• _ACTIONS TO TAKE_:
1/ In the performance review text below, what does it suggest building into the time estimate instead of treating as optional?
2/ Translate this sentence from the performance review text below into Spanish: "The employees who make the most impact are rarely the ones who do exactly what is asked of them."
3/ Go on with the performance review text below, picking up right after its last sentence.

The standard of work an employee consistently produces is one of the most fundamental things a performance review needs to address. Accuracy, thoroughness, and the care applied to outputs before they leave someone's hands directly affect the team's confidence and the organization's credibility.

Positive

  • Your work arrives complete, and the revision rate on your outputs has been the lowest on the team this year.
  • You apply the same level of care to routine work as you do to high-visibility deliverables, and that consistency is rarer than it should be.
  • When you identified a discrepancy in a client report before it was distributed, you flagged it, traced it to its source, and proposed a check to prevent it recurring.
  • The quality of your documentation has made it significantly easier for colleagues to pick up projects you have worked on — that care creates lasting value beyond the immediate deliverable.

Constructive

  • Several deliverables this year required more revision cycles than they should have — building a consistent self-review step before submission would catch most of the issues earlier and reduce the rework.
  • Outputs have been thorough on the main elements but incomplete on the edges — follow-up items, formatting, supporting documentation — and those details affect how the work is received.
  • Quality has been inconsistent under time pressure — building the review step into your time estimate rather than treating it as optional would produce more reliable results across the full range of situations you work in.

13. Initiative and Ownership

The employees who make the most impact are rarely the ones who do exactly what is asked of them. They are the ones who notice problems before they are flagged, volunteer before they are directed, and follow through without needing to be reminded.

• _SUPPLIED DATA_:

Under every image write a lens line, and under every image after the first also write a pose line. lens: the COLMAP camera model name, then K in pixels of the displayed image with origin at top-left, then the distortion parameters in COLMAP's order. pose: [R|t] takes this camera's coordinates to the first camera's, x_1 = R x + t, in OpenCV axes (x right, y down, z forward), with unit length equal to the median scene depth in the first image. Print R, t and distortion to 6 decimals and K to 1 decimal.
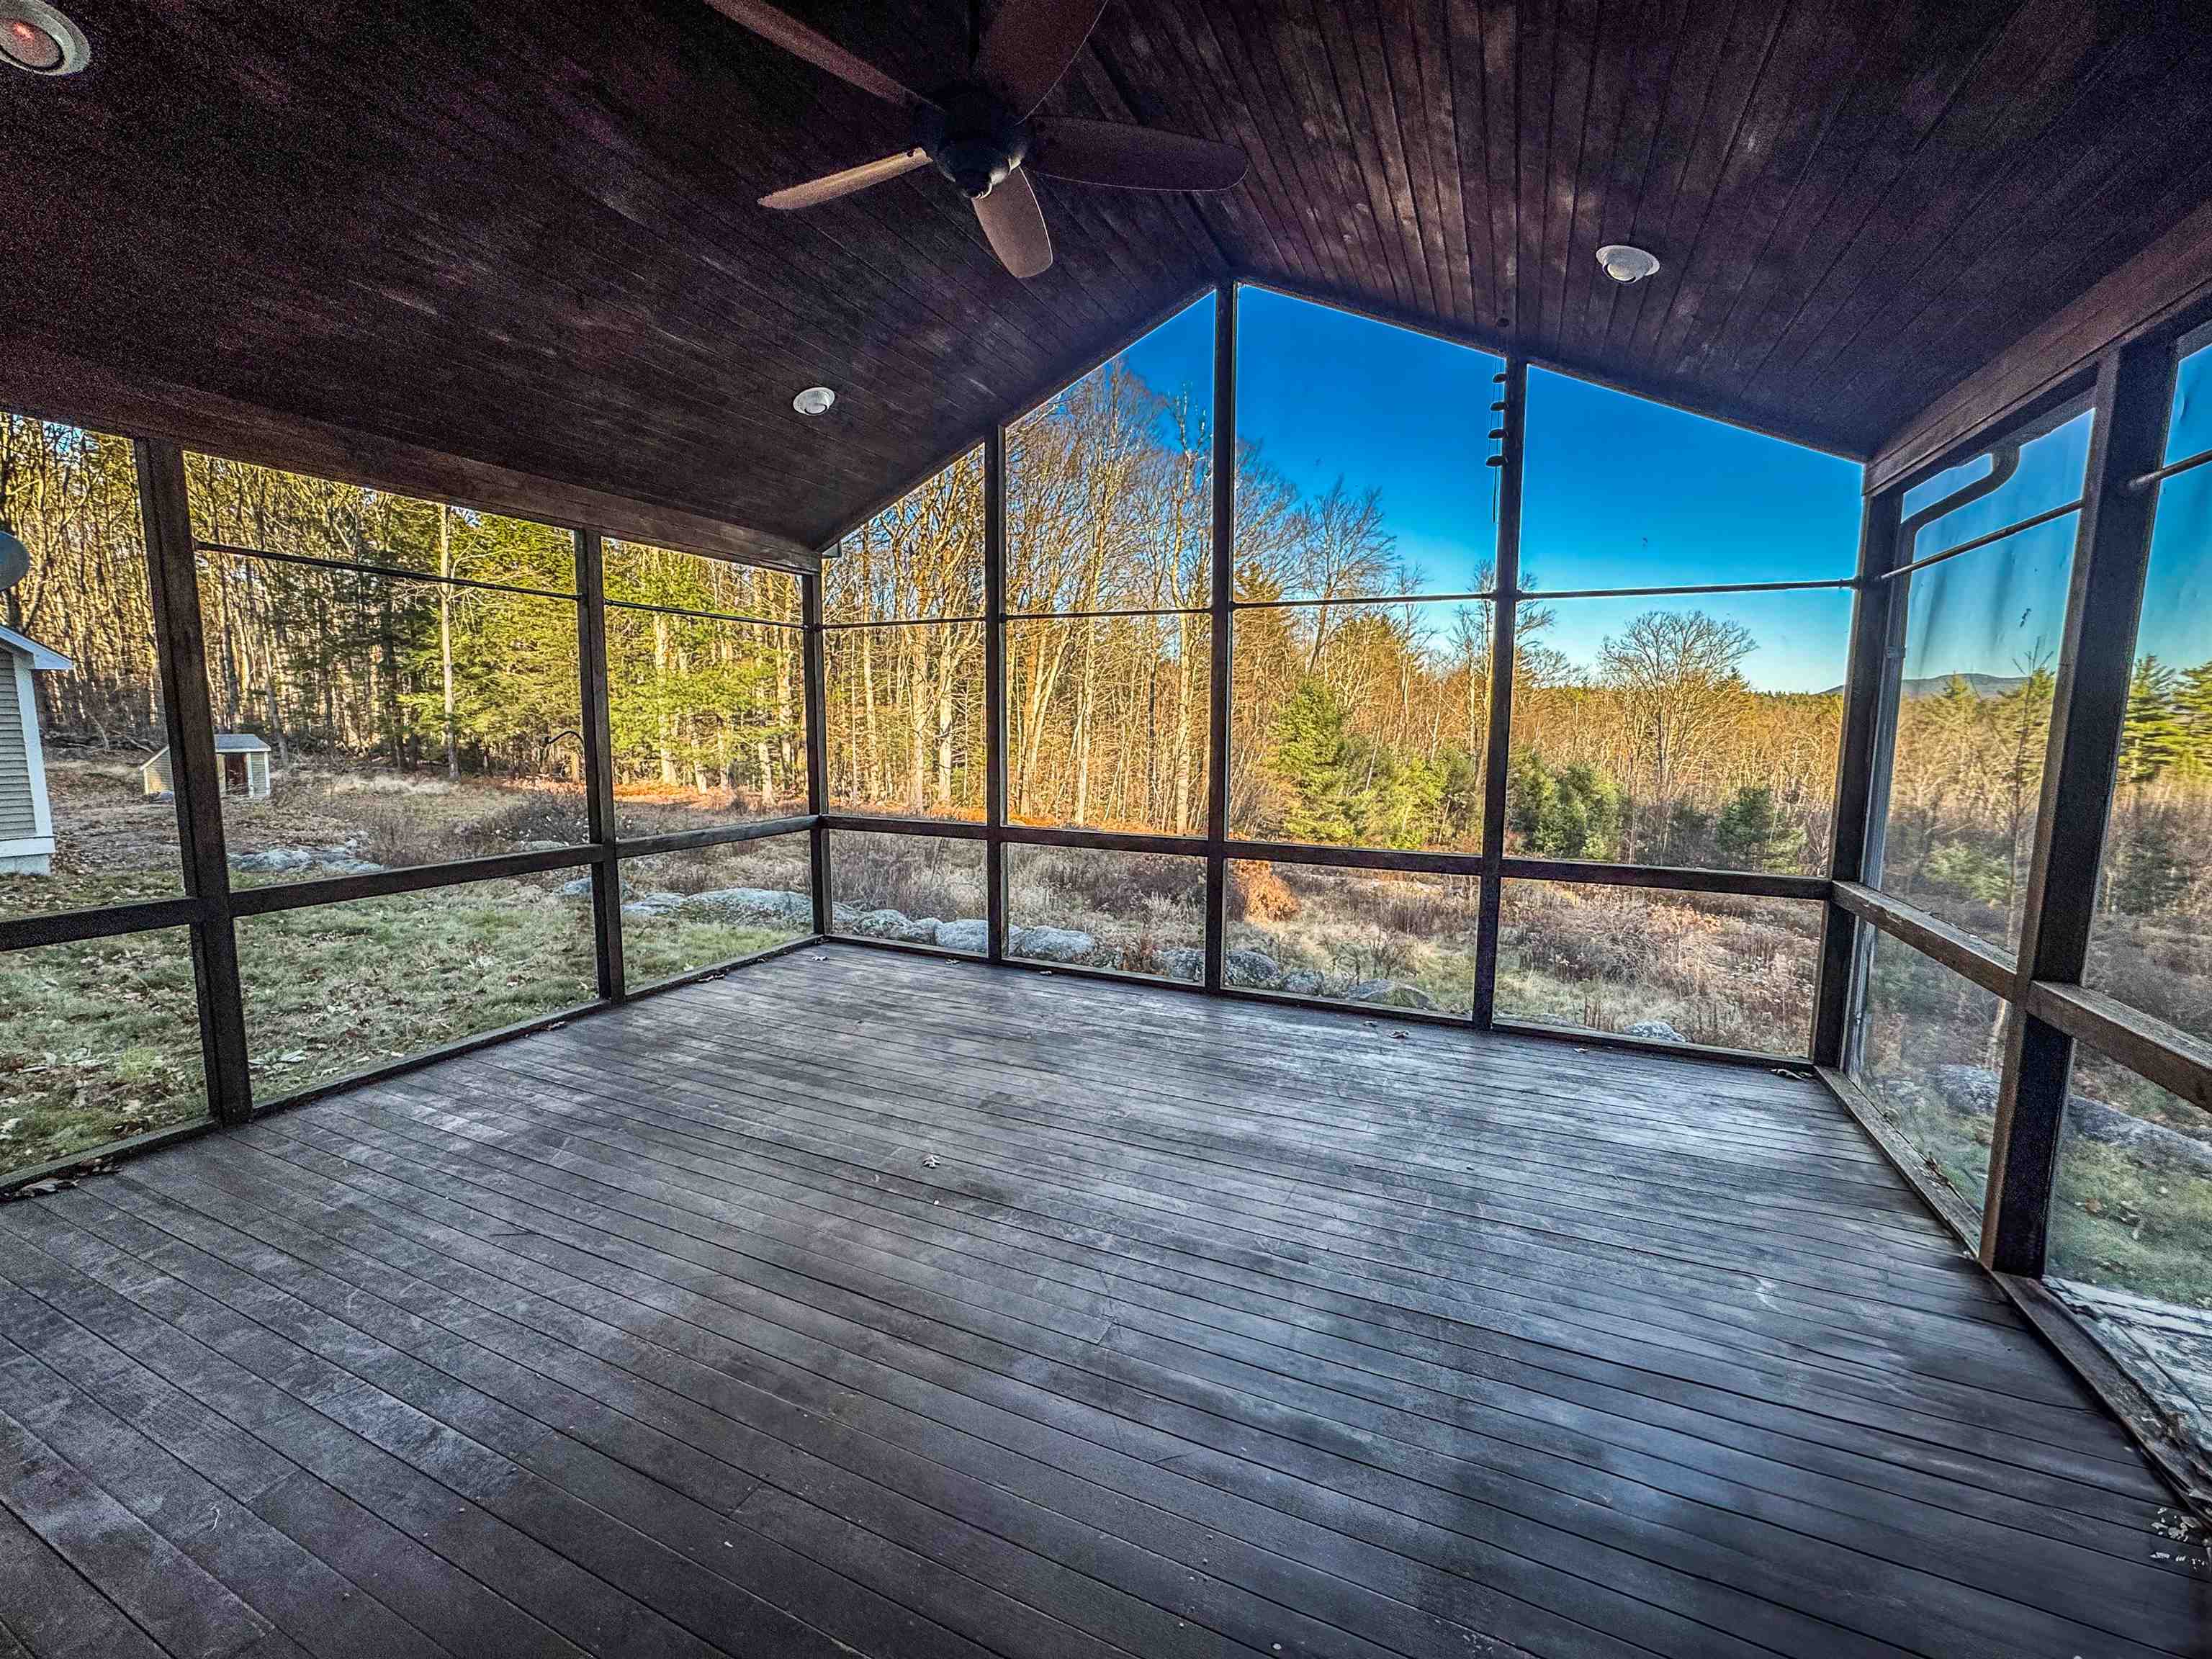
lens RADIAL K [[883.4, 0, 1095.1], [0, 883.4, 825.3], [0, 0, 1]] dist [-0.009542, 0.000396]
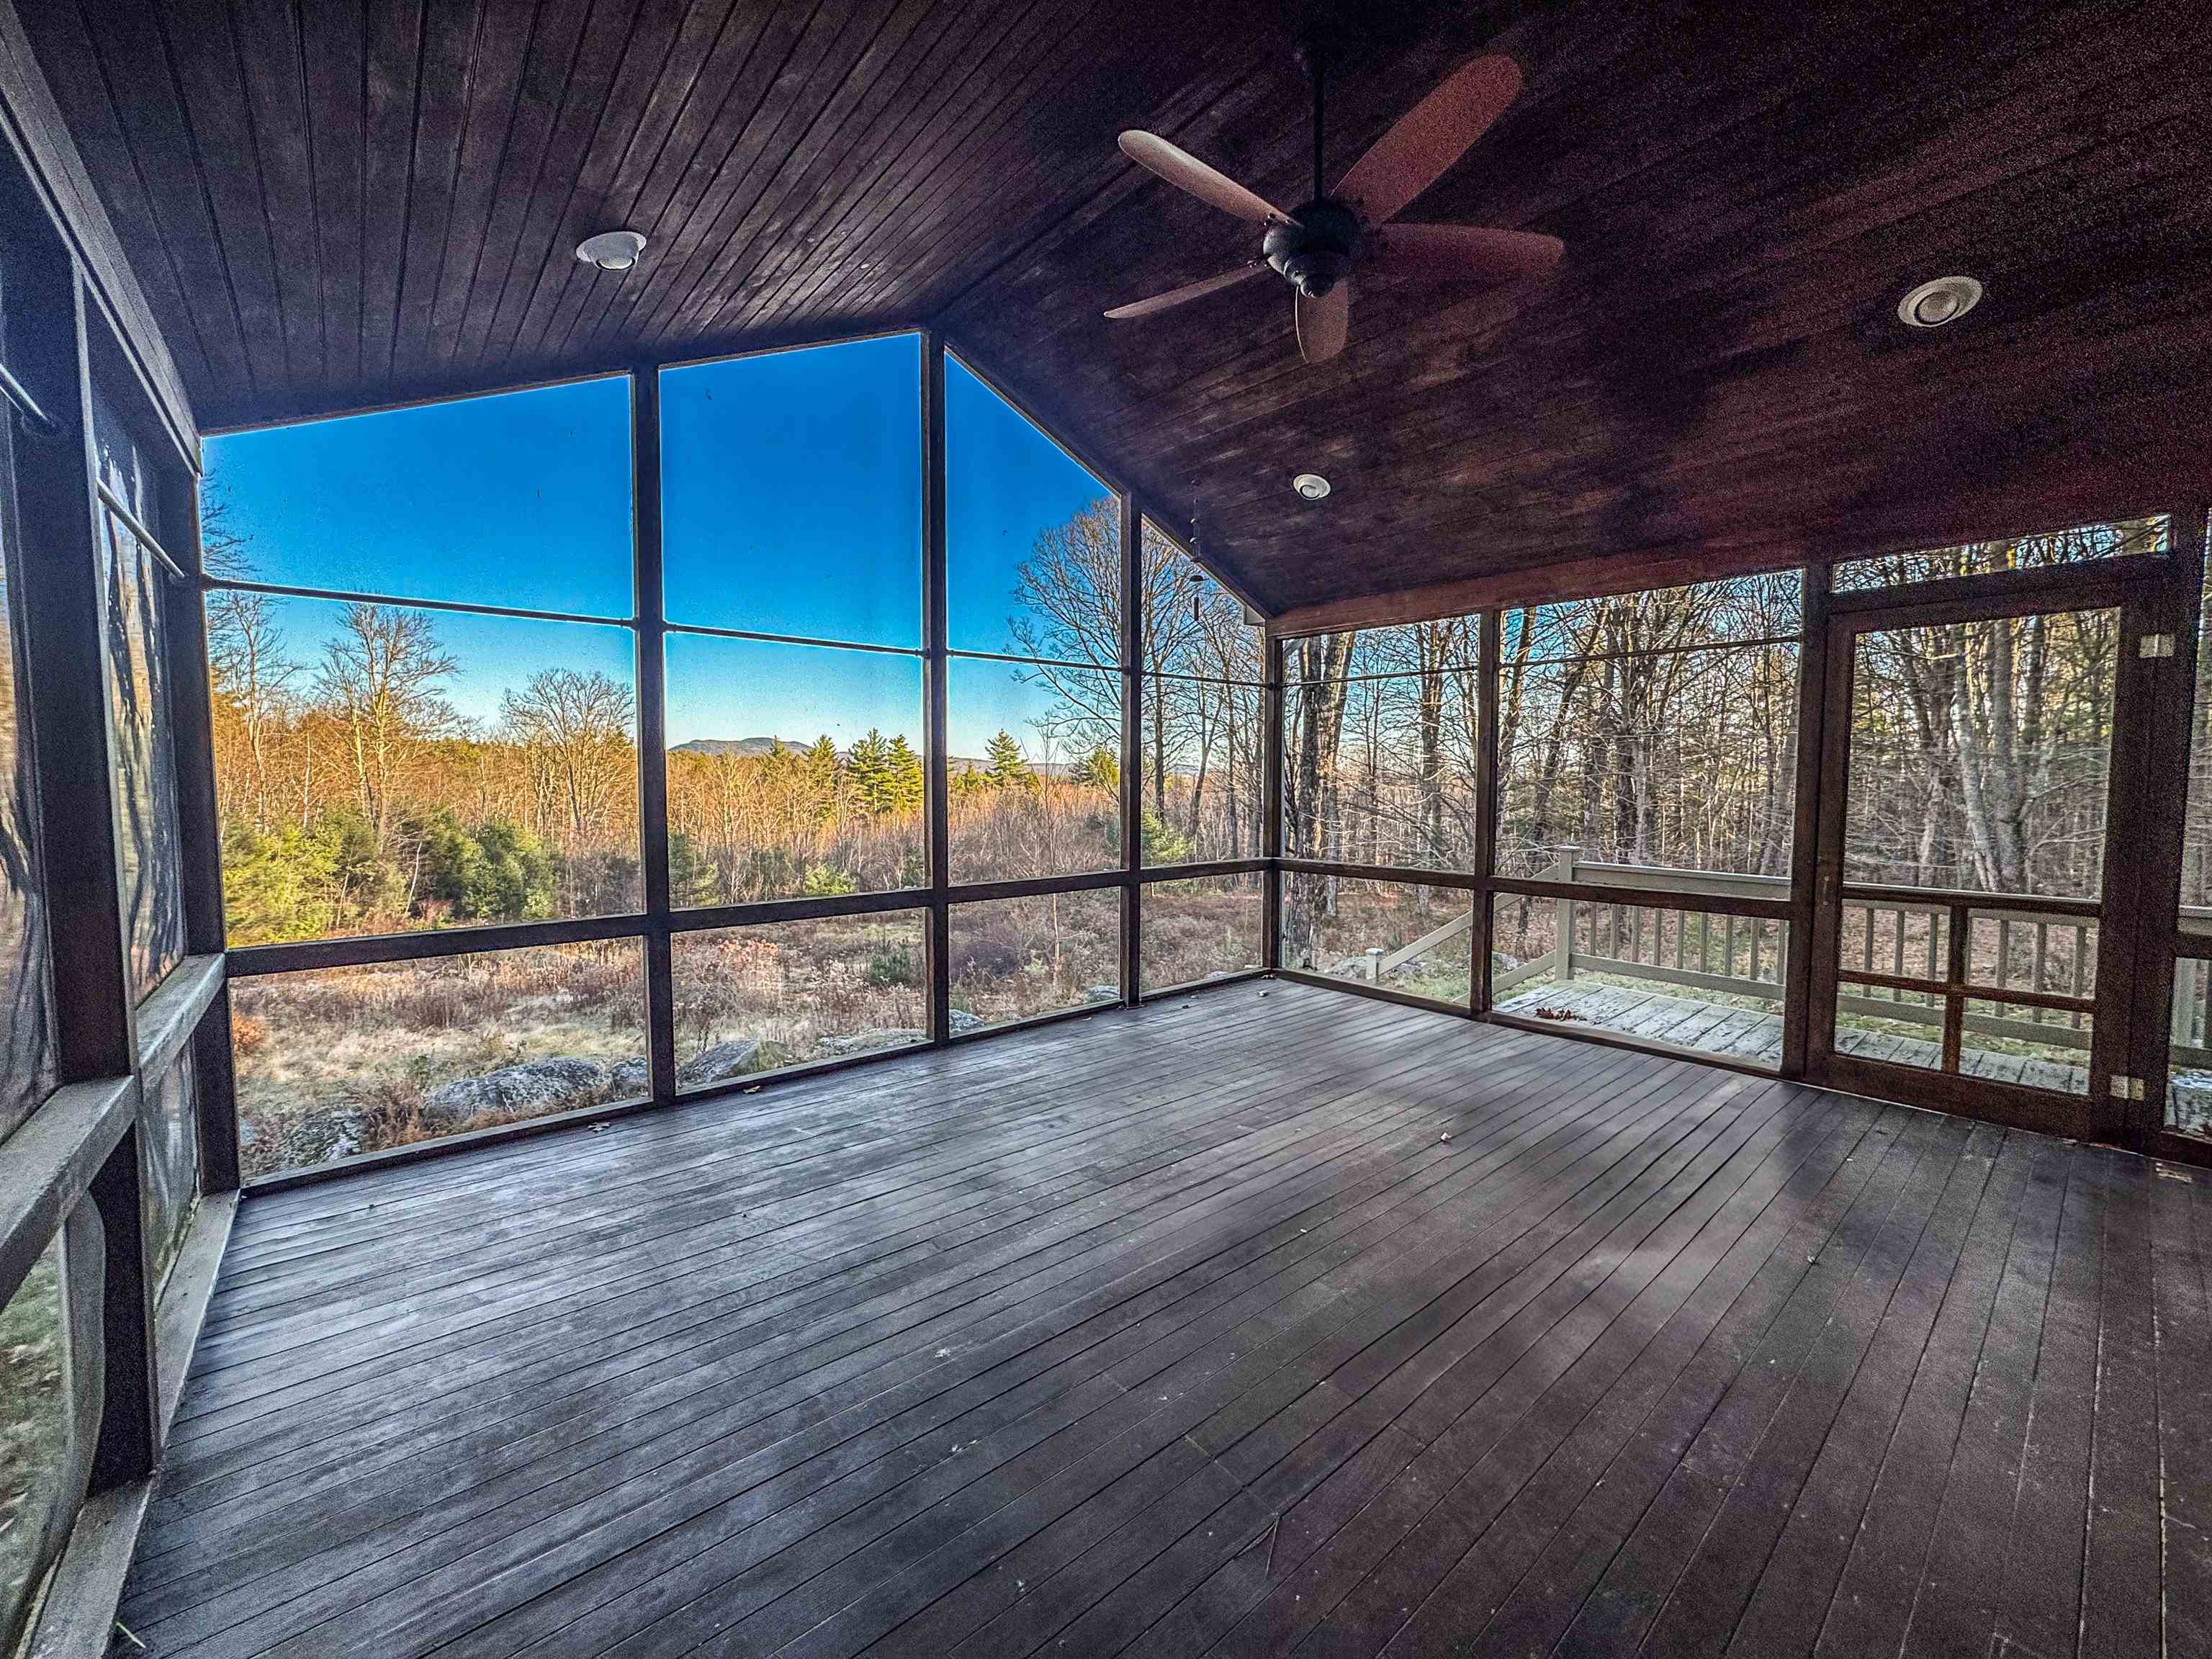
lens RADIAL K [[883.4, 0, 1095.1], [0, 883.4, 825.3], [0, 0, 1]] dist [-0.009542, 0.000396]
pose [[0.438520, -0.055309, 0.897018, -0.626556], [0.110610, 0.993838, 0.007205, -0.036007], [-0.891889, 0.096060, 0.441935, 0.389663]]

• _ANSWER SET_:
1/ The review step.

2/ Los empleados que más impacto generan rara vez son los que hacen exactamente lo que se les pide.

3/
Positive

  • When a gap appeared in the team's coverage, you stepped in without being asked and managed both workstreams for six weeks until we had the right resource in place.
  • You identified a process inefficiency, proposed a solution, built the case for it, and implemented it after getting the go-ahead — no one asked you to find that problem.
  • Your manager has never had to chase you for a status update — you proactively share what is happening, what is at risk, and what you are doing about it.
  • You do not wait for permission to improve things — when you see a better way, you raise it, and when the idea is accepted, you follow through.

Constructive

  • The work assigned to you is completed reliably, but there is an opportunity to bring a more proactive eye to what is happening around you — identifying adjacent problems without waiting to be asked would expand your impact and signal readiness for more responsibility.
  • Follow-through on smaller commitments made in meetings and conversations has been inconsistent this year — building a system for capturing those in the moment would make your word more reliable across all levels of the work.
  • When something has gone wrong, the pattern has been to wait to see if it resolves itself — developing a lower threshold for surfacing issues early would give the team more options and protect you from being associated with delays that were already developing.

How Not to Write Performance Review Comments

Performance review comments carry more weight than most managers realize. A poorly worded comment does not just fail to help; it can actively damage an employee's confidence, their relationship with their manager, and their motivation going into the next review period.

The problem is not always intent. Most managers who write blunt or vague comments are not trying to be unkind. They are pressed for time, working through a long list of employees, and defaulting to shorthand that feels efficient in the moment. What they do not always consider is how that shorthand lands on the other side.

A colleague of ours, a designer, received a comment in his annual review that said something close to: "Needs to multitask more." Four words. No context, no example, no suggestion of what better would look like.

He spent days replaying it, questioning his work, and wondering whether his peers had lost confidence in him entirely. The comment was not meant to be harsh. But because it offered no path forward, it had nowhere to go except inward.

That is the core problem with unconstructive feedback. It tells someone they have fallen short without providing any guidance on how to close the gap. And when that feedback arrives in a formal performance review, a document that influences pay, promotion, and career trajectory, the stakes are high enough that vague criticism does real damage.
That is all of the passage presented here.